La coopération entre services, si utile qu’elle puisse paraître pour une meilleure efficacité du renseignement, pose question. D’abord, parce qu’elle concerne aussi les échanges avec des services étrangers. À l’heure où la majorité du trafic qui passe en France est le fait de communications internationales, s’appuyer sur ces services de renseignement étrangers permet de contourner les garde-fous de la loi française. « C’est le schéma contre lequel Edward Snowden nous avait mis en garde : ce sont des pratiques qui échappent complètement à la loi » déplore Arthur Messaud. Et la Commission nationale de contrôle des techniques de renseignement (CNCTR) « n’est jamais informée de ce qui est transmis par les services étrangers ».
Dernier point de cet article 7 : les services de renseignement sont en droit de demander aux services administratifs et sociaux, comme la CAF, de leur transmettre des données confidentielles. Mais jusqu’ici, ces derniers pouvaient y opposer le secret professionnel. Avec cet article, le secret professionnel ne pourra plus être invoqué comme motif de refus.
Loi Sécurité globale, loi renseignement : une même dérive du pouvoir exécutif et législatif
Les lois renseignement, SILT, et cet actuel projet de loi, sont comme « des listes de courses des services de renseignement » fustige Arthur Messaud. Les députés et sénateurs les valident – presque – sans broncher. « Ce sont des sujets sur lesquels le secret Défense est maître, et les parlementaires verraient la protestation comme un impair vis-à-vis des services de renseignement », poursuit le juriste. Pour lui, comme pour le membre du CECIL, il y a une continuité entre la loi sécurité globale, le soutien quasi généralisé aux récentes manifestations des syndicats de police, et ce projet de loi. Ils y voient une même dérive du pouvoir exécutif et législatif, consistant à se ranger derrière les services du renseignement et les agents du maintien de l’ordre. « Puisqu’ils ont un fort pouvoir de contrainte sur le gouvernement, il n’y a pas de contre-pouvoir suffisamment solide », estime Pierre du CECIL.
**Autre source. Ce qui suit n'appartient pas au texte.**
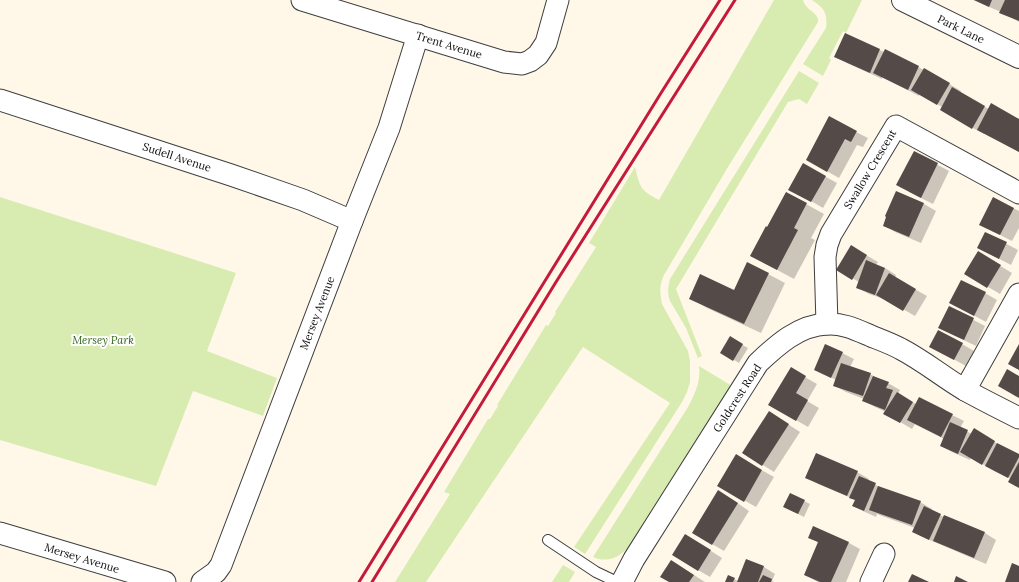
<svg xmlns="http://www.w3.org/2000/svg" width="1019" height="582" font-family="Lora,serif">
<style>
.green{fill:#d8ecb1}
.shadow{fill:#0003}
.building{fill:#544a47}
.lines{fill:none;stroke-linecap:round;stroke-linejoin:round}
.service-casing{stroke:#3e3e3e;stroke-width:12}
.minor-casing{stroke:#3e3e3e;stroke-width:23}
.tertiary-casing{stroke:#3e3e3e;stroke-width:24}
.service{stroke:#fff;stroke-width:10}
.minor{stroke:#fff;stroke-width:21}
.tertiary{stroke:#fff;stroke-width:22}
.rail{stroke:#c41a3b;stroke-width:3}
.labels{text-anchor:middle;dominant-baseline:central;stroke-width:4;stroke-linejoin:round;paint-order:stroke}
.street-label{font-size:11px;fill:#0b0b0b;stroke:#fff}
.park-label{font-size:11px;font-style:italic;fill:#336618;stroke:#fff}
</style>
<rect width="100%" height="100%" fill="#fff8e9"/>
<g class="green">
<path d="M774,0h29c3,11 16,12 15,22l-90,145 -64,108c-5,10 -4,19 -2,29l26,47 2,10v21l-3,10 -5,10 -97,152 -11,-7 96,-144 -87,-56 -157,235h-31l55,-88 -6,-2 44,-73h2l8,-13 -1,-1 49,-80 2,1 8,-13 -1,-1 41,-65 -7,-4 46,-76c5,20 5,23 24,33z"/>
<path d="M812,0h50l-16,33 -3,-2 -14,27 2,2 -8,16 -20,-12 23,-36c2,-15 -2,-20 -14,-28z"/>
<path d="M799,71l20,12 -12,21 -8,-5 -11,3 -112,187 26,67 -4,2 -12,-30 -16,-27c-3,-8 -2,-14 0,-22z"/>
<path d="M0,197l236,76 -29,78 70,27 -14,38 -70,-25 -37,95 -156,-46z"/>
<path d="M699,366l33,20 -105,163c-10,9 -20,14 -34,8l95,-150c7,-13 13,-26 11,-41z"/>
<path d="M563,565l12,7 -6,10h-17z"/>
</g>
<g class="shadow">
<path d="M973,0h46v22l-18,-10z"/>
<path d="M845,34l39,18 1,-1 39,19v-1l37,22 -1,2 29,16 30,11v32l-34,-19 -1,1 -11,-6 -32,-19 1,-2 -22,-13 -1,2 -37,-19v2l-35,-16 -12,-7z"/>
<path d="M856,132l12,6 -5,9 -6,-2 -18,33 -32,-18z"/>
<path d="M914,152l35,19 -16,33 -24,-12z"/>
<path d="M803,164l34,19 -14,25 -33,-19z"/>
<path d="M897,192l27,12 12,7 -15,32 -26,-11 -11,-7z"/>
<path d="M786,193l38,21 -13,24 4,2 -21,39 -26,-14v-37z"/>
<path d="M993,198l26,13v17l-7,13 -20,-10z"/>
<path d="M986,233l32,17 -7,15 -33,-17z"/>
<path d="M852,247l26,15 -2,3 9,3 11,7 -1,3 32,18 -12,20 -28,-16 -18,-6 -12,-7 2,-5 -21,-12z"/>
<path d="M979,253l33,20 -12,21 -34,-20z"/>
<path d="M768,274l17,9 -24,50 -54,-25 -17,-10 44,-7z"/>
<path d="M985,293l12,7 -11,22 -24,-13z"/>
<path d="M949,307l36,19 -9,20 -25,-12 -12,-7z"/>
<path d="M730,338l18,10 -9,15 -18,-11z"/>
<path d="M962,344l12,7 -8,15 -24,-13z"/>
<path d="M842,353l12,6 -4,8 20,7 11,6 7,3 12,7 -2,4 18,10 36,11 12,6 -4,7 12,6 2,-4 45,26v31l-8,-8 -17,-8 -23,-14 -1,3 -18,-8 -11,-6 3,-7 -29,-15 -3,5 -27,-16 1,-1 -11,-5 -11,-6v-2l-18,-7 -11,-6 1,-6 -21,-11z"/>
<path d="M791,369l26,15 -10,17 12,7 -11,19 -38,-22z"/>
<path d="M780,419l20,13 -26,40 -30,-19z"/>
<path d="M736,456l38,21 -18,30 -37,-21z"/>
<path d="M857,472l12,7 -1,2 18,9 34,12 12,7 -1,2 13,6v-1l41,17 11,7 -10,24 -61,-26 -11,-6 1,-4 -33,-12 -5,-2 -1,3 -11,-5 -12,-6 3,-6 -38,-16 -11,-7z"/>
<path d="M730,498l19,13 -25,40 -12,-7z"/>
<path d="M804,501l6,3 -6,13 -14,-7z"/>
<path d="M814,527l35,16 11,6 -14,33h-28l-13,-7 14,-32 -10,-6z"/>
<path d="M697,542l25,16 -12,19 -12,-7z"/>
<path d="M746,560l18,7 11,7 -3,7 2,1h-47l7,-3 4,2z"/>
<path d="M672,561l33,21h-35z"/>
</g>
<g class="building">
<path d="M974,0h18l-3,7z"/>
<path d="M1005,0h14v21l-20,-8z"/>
<path d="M845,33l35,16 -10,24 -36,-16z"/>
<path d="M885,49l34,17 -11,24 -35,-17z"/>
<path d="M924,68l26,15 -13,22 -26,-15z"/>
<path d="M952,87l33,19 -13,23 -32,-19z"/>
<path d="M991,103l28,16v33l-42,-22z"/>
<path d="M829,116l28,15 -6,11 -6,-3 -18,33 -21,-12z"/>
<path d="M914,151l24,12 -17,35 -25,-13z"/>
<path d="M803,163l23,13 -15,26 -23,-12z"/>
<path d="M896,191l28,12 -15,34 -26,-11 3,-9 -1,-1z"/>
<path d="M786,192l21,11 -13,25 4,2 -21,40 -27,-14 16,-30 1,1z"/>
<path d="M993,197l21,11 -14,27 -21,-10z"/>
<path d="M985,232l22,10 -8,17 -22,-11z"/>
<path d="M851,245l16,10 -15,25 -16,-10z"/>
<path d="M978,251l23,14 -14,23 -23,-14z"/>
<path d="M866,260l19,8 -10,27 -19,-7z"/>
<path d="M747,262l22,11 -25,51 -55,-25 11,-25 34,16z"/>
<path d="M889,273l27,16 -13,22 -27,-16z"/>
<path d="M961,280l25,12 -12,24 -25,-13z"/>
<path d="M949,306l25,12 -10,22 -26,-12z"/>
<path d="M938,330l25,13 -9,17 -25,-13z"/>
<path d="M730,336l13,8 -10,17 -13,-8z"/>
<path d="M825,344l18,8 -12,26 -17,-8z"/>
<path d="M1019,344v26l-11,-6z"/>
<path d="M841,363l30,10 -8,23 -30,-10z"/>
<path d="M791,367l15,9 -10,17 12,7 -12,21 -28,-16z"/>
<path d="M1007,369l12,7v22l-21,-12z"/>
<path d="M873,376l16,6 -3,6 7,2 -8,20 -23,-9z"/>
<path d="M897,392l16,10 -13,21 -17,-9z"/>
<path d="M919,397l34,17 -12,23 -34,-17z"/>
<path d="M769,411l20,13 -27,42 -20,-13z"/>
<path d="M950,422l18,8 -10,24 -18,-8z"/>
<path d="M974,428l21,13 -13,24 -22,-13z"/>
<path d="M997,443l22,11v3l-11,21 -23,-12z"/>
<path d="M816,453l42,18 -11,25 -42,-18z"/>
<path d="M736,454l26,16 -18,32 -27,-16z"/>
<path d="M1019,462v26l-11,-6z"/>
<path d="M859,476l17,7 -12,28 -12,-5 3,-6 -6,-2z"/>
<path d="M878,486l43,15 -9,24 -43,-15z"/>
<path d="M718,490l20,13 -26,42 -20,-12z"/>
<path d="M790,493l15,7 -7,14 -15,-7z"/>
<path d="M924,506l17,8 -12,26 -17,-8z"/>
<path d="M944,515l41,17 -11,26 -41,-17z"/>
<path d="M813,526l36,16 -18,40h-11l-16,-7 14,-33 -10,-4z"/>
<path d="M685,534l26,16 -13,21 -26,-16z"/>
<path d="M746,559l18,7 -6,16h-21z"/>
<path d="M671,560l23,15 -5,7h-20l-9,-5z"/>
<path d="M1012,563l7,3v16h-14z"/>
<path d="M912,574l17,8h-21z"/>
<path d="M728,575l7,3 -2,4h-8z"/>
<path d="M763,575l9,4 -1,3h-12z"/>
<path d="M956,576l12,6h-14z"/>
</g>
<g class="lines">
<defs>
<path id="service" d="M548,540l48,32 21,10"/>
<g id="minor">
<path d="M302,0l202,62 18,2 8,-3 8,-6 8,-12 12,-43"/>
<path d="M0,100l231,75 72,25 49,21"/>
<path d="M827,324l-2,-67 2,-12 4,-11 65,-108 123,67"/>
<path d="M965,390l54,-96"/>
<path d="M0,533l165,49"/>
<path d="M202,582l14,-10 5,-7 131,-344 37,-93 29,-93"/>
<path d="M622,582l12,-23 124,-196c19,-18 41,-38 69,-39 16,-1 30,6 44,12 10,4 21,8 30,13 23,12 42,28 64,41 18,10 36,19 54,28"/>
<path d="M871,582l13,-28"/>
</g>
<path id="tertiary" d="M903,0l116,57"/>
</defs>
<use href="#service" class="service-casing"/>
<use href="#minor" class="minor-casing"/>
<use href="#tertiary" class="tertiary-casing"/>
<use href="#service" class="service"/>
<use href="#minor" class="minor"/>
<use href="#tertiary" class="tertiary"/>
<g class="rail">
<path d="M359,582l302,-489 59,-93"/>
<path d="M372,582l184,-300 179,-282"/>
</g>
</g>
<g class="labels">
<g class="street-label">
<text transform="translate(961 29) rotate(26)">Park Lane</text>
<text transform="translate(449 45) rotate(17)">Trent Avenue</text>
<text transform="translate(177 157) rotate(18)">Sudell Avenue</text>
<text transform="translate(870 169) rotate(-59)">Swallow Crescent</text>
<text transform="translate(317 313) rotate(-69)">Mersey Avenue</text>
<text transform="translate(737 398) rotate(-57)">Goldcrest Road</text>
<text transform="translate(82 558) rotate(17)">Mersey Avenue</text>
</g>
<g class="park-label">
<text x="103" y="340">Mersey Park</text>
</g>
</g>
</svg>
Les députés et sénateurs manquent de temps, et d’expertise. De son côté, la CNCTR dispose de prérogatives limitées. Idem pour la délégation parlementaire au renseignement, dépendante de ce que veulent bien lui communiquer les ministres et les services de renseignement. « La lutte ne se joue pas au Parlement » tranche Arthur Messaud. Que reste-t-il ? La mobilisation civile ? Début mai, plusieurs plaintes de citoyens ont été déposées devant la Cour européenne des droits de l’Homme contre la loi renseignement de 2015. Le juriste inscrit ces luttes dans une histoire plus longue. Une histoire dont le tournant se situe autour de 2015, des révélations de Snowden, de la fin du fichage manuel et décentralisé au profit de « l’ère du renseignement reposant sur de nouvelles technologies, dont la conservation généralisée des données », résume Arthur Messaud. À l’heure où cette nouvelle page du débat sécuritaire s’ouvre, « on commence forcément perdants. Ils ont toutes les cartes en mains, tandis que nous, nous ne pouvons pas utiliser les mêmes outils d’analyse que dans les années 1980-1990 » songe-t-il. Pour penser « ce que devient la vie privée dans ce contexte-là, ce qu’est le fascisme dans ce contexte-là, il nous faut réinventer tout un vocabulaire ».